Selected extract:
□ □ □ □ □ □ □

But Breedlove left little doubt
that these “defensive” weapons
would help the Ukrainian
government pursue its military
objectives by enabling more
effective concentration of fire.
“Russian
artillery is by far what kills
most Ukrainian soldiers, so a
system is needed that can
localize the source of fire and
repress it,” Breedlove
reportedly said. “I won’t talk
about any anti-tank rockets, but
we are seeing massive supply
convoys from Russia into
Ukraine. The Ukrainians need the
capability to shut off this
transport. And then I would add
some small tactical drones.”
Nuland’s Rhetoric
Before the
Ukraine coup in February 2014,
Nuland was overheard in a phone
conversation with U.S.
Ambassador to Ukraine Geoffrey
Pyatt discussing who should
become the country’s new leaders
– “Yats is the guy,” she said
about Arseniy Yatsenyuk who
became the post-coup prime
minister – while also
criticizing the less aggressive
European approach with the pithy
phrase, “Fuck the EU.”
Nuland’s
tough-gal rhetoric continues,
including her bellicose
testimony before Congress this
month, along with the alarmist
(and unproven) reports from Gen.
Breedlove, who claimed that
“well over a thousand combat
vehicles, Russian combat forces,
some of their most sophisticated
air defense, battalions of
artillery’ having been sent to
the Donbass” in eastern Ukraine.
The
Nuland-Breedlove allies in Kiev
are doing their part,
too. Ukrainian military
spokesman Andriy Lysenko
recently claimed that around 50
tanks, 40 missile systems and 40
armored vehicles entered east
Ukraine’s breakaway Luhansk
region from Russia via the
Izvaryne border crossing.
This “rhetoric” strategy follows
the tried-and-true intelligence
gambit known as the Mighty
Wurlitzer, in which false and
misleading information is
blasted out by so many
different sources – like the
pipes of an organ – that the
lies become believable just
because of their repetition.

□ □ □ □ □ □ □

Extracted data:

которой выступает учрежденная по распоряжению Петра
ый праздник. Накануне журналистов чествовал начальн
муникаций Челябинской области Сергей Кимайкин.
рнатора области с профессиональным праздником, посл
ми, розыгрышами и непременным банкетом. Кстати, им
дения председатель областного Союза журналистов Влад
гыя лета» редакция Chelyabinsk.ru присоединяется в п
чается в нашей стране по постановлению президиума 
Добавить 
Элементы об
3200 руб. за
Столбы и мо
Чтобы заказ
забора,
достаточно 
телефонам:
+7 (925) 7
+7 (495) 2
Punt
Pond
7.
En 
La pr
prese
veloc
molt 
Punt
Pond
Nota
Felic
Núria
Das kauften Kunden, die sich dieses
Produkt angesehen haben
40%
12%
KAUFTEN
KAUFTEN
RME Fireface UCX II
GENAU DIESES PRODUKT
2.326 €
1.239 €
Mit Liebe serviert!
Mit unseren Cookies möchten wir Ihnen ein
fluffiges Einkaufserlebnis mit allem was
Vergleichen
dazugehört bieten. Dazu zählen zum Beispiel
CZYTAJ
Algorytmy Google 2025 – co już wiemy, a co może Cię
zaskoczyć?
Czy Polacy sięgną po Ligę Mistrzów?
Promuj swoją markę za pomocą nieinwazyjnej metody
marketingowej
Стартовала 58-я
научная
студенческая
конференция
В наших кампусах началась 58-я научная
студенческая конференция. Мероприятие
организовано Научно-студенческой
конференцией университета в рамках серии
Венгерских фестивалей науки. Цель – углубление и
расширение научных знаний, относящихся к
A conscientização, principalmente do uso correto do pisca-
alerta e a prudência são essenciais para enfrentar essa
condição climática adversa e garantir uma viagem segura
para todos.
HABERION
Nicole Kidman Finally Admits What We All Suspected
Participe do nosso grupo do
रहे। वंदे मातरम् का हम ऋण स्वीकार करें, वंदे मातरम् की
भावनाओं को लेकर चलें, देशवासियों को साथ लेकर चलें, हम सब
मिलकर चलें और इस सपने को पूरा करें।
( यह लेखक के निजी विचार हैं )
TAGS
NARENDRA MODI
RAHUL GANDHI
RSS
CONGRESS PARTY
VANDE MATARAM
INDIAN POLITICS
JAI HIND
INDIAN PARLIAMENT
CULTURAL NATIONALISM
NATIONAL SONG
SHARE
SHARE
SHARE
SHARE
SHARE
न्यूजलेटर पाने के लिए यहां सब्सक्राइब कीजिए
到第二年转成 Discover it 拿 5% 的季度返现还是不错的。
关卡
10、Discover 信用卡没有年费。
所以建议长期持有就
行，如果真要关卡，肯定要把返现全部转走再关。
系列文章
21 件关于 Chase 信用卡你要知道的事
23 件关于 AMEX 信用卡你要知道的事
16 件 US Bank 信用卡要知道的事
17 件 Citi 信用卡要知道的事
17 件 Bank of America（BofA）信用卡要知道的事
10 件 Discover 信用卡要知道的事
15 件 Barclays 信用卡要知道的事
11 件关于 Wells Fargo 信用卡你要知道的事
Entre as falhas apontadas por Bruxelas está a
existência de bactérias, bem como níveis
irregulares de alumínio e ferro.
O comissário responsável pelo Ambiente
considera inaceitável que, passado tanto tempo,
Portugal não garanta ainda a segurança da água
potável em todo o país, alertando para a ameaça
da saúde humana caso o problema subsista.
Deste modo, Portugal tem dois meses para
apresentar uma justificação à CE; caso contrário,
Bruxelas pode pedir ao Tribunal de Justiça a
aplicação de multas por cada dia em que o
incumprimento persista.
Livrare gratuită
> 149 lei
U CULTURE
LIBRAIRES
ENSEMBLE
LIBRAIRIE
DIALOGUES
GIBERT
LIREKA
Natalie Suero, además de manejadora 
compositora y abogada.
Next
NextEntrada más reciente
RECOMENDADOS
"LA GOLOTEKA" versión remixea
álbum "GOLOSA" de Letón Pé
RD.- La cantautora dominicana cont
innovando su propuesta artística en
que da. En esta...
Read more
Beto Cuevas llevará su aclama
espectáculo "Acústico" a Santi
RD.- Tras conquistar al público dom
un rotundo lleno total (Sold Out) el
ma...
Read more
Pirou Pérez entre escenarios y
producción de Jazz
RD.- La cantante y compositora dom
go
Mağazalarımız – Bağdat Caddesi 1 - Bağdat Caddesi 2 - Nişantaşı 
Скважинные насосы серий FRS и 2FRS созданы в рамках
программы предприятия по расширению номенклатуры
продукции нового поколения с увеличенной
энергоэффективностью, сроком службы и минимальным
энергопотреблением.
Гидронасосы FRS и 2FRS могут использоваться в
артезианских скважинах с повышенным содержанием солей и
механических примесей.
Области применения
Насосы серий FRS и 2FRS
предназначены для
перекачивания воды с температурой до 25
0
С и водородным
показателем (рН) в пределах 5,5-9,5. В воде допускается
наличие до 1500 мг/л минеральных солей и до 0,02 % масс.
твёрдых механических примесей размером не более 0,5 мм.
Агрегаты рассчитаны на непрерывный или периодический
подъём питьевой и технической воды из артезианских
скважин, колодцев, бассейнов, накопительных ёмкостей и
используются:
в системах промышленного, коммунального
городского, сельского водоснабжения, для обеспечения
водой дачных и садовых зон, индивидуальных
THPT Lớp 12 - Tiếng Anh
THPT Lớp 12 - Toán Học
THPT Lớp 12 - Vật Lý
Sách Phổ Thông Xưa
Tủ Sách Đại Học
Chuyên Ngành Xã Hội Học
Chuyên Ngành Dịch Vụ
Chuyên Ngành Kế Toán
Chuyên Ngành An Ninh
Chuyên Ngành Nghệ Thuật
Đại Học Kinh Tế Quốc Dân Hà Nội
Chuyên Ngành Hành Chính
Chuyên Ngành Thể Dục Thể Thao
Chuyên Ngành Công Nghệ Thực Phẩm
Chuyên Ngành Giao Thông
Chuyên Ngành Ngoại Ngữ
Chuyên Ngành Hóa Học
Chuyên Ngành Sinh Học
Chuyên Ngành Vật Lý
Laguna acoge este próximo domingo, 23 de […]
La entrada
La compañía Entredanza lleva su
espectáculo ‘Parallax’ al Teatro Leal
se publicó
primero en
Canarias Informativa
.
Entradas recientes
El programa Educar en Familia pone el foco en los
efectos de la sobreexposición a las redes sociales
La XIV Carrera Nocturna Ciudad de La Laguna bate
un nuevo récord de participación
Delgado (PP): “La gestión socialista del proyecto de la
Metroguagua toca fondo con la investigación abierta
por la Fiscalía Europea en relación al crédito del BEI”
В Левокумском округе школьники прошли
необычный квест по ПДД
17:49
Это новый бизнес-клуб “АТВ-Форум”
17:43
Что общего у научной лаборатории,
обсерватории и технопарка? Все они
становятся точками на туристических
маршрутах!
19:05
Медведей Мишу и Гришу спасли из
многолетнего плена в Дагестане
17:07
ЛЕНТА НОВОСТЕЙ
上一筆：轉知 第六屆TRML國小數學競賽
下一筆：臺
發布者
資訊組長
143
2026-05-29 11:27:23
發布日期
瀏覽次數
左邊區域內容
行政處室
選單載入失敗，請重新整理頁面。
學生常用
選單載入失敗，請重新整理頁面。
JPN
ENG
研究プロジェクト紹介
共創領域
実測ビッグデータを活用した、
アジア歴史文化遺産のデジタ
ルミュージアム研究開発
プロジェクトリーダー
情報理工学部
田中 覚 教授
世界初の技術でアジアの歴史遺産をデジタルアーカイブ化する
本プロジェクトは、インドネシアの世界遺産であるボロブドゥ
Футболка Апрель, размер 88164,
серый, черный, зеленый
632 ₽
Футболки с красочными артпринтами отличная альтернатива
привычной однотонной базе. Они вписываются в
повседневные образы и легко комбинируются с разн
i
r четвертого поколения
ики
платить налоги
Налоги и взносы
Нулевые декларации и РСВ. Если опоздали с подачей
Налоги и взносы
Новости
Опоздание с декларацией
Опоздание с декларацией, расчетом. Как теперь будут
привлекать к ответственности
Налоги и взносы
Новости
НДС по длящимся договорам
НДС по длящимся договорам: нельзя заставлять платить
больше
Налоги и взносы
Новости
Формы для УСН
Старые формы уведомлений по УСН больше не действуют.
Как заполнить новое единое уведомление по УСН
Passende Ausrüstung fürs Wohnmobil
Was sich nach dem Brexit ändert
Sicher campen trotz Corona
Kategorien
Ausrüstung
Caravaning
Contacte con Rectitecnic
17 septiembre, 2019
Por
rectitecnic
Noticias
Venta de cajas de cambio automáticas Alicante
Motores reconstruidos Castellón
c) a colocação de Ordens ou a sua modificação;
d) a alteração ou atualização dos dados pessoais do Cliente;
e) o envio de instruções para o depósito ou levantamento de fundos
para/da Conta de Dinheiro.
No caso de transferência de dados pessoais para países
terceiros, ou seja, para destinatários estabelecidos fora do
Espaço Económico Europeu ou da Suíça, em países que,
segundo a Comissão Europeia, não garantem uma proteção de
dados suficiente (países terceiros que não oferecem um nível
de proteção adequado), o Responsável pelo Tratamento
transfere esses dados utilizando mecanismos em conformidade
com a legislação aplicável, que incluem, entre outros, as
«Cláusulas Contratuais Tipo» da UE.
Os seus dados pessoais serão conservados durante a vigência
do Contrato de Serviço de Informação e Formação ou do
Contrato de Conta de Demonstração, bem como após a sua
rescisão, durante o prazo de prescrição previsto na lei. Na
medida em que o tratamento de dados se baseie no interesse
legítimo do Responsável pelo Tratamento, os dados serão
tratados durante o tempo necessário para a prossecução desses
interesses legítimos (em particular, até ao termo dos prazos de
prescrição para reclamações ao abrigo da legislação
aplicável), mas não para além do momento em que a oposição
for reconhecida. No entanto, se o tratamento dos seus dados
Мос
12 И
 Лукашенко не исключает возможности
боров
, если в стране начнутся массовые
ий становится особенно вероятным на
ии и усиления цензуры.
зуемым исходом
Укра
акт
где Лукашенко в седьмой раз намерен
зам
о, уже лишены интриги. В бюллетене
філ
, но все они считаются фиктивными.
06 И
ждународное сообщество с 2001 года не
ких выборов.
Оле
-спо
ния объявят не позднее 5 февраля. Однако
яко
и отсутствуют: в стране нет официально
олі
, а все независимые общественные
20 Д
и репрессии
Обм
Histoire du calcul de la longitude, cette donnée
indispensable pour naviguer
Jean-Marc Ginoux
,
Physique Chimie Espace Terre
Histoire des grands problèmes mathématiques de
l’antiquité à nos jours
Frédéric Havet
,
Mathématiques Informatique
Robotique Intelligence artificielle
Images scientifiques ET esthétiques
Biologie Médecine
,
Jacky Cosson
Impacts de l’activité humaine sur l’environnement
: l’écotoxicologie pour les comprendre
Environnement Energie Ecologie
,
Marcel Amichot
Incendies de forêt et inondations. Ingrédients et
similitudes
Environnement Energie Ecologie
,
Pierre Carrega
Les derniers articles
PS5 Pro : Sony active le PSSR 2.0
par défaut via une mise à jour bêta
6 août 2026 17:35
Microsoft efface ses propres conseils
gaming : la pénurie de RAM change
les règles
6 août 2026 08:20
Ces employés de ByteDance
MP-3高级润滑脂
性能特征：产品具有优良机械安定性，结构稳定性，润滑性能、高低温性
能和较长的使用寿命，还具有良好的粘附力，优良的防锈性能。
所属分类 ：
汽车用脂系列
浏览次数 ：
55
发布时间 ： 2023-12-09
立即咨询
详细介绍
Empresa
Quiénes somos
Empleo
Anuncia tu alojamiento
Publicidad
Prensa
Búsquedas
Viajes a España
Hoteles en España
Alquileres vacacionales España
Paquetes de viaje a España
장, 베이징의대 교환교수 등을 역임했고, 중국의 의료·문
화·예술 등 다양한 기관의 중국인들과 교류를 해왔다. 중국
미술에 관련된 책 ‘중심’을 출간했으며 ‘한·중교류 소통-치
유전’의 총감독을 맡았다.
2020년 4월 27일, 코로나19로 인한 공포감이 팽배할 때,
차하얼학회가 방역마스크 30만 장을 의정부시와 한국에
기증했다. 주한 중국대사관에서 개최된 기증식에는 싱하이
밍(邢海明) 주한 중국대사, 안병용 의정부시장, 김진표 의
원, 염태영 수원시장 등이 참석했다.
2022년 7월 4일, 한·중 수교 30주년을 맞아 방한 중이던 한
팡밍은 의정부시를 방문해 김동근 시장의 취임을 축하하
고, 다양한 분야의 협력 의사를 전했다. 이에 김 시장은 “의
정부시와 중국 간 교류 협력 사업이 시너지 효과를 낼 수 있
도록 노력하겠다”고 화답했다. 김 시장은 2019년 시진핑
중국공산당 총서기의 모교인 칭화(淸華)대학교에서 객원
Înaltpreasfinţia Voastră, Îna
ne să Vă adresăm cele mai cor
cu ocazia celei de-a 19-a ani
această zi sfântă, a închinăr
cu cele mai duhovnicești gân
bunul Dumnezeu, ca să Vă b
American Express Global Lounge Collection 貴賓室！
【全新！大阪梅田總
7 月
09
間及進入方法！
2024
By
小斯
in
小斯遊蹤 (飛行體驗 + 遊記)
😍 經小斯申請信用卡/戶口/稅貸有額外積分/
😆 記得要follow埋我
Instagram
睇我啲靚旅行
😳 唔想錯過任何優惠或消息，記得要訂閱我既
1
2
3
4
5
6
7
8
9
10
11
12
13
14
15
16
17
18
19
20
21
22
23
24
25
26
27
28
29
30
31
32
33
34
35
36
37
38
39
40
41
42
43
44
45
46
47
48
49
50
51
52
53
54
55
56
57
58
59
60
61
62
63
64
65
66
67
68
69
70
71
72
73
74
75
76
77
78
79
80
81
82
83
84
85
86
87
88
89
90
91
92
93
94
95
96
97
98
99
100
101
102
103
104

□ □ □ □ □ □ □

Work to complete:
[1] From the Ukraine excerpt, copy the words from "Breedlove, who claimed" up to and including "in eastern Ukraine.".
[2] Answer yes or no to whether each statement agrees with the Ukraine excerpt, quoting the exact words that decide it: (a) Breedlove said he would discuss anti-tank rockets; (b) Lysenko claimed about 50 tanks entered the Luhansk region through the Izvaryne border crossing; (c) Nuland said "Yats is the guy" about Arseniy Yatsenyuk.

Solved problems:
[1]
Breedlove, who claimed that
“well over a thousand combat
vehicles, Russian combat forces,
some of their most sophisticated
air defense, battalions of
artillery’ having been sent to
the Donbass” in eastern Ukraine.

[2]
(a) No: "I won’t talk about any anti-tank rockets"
(b) Yes: "around 50 tanks, 40 missile systems and 40 armored vehicles entered east Ukraine’s breakaway Luhansk region from Russia via the Izvaryne border crossing"
(c) Yes: "“Yats is the guy,” she said about Arseniy Yatsenyuk"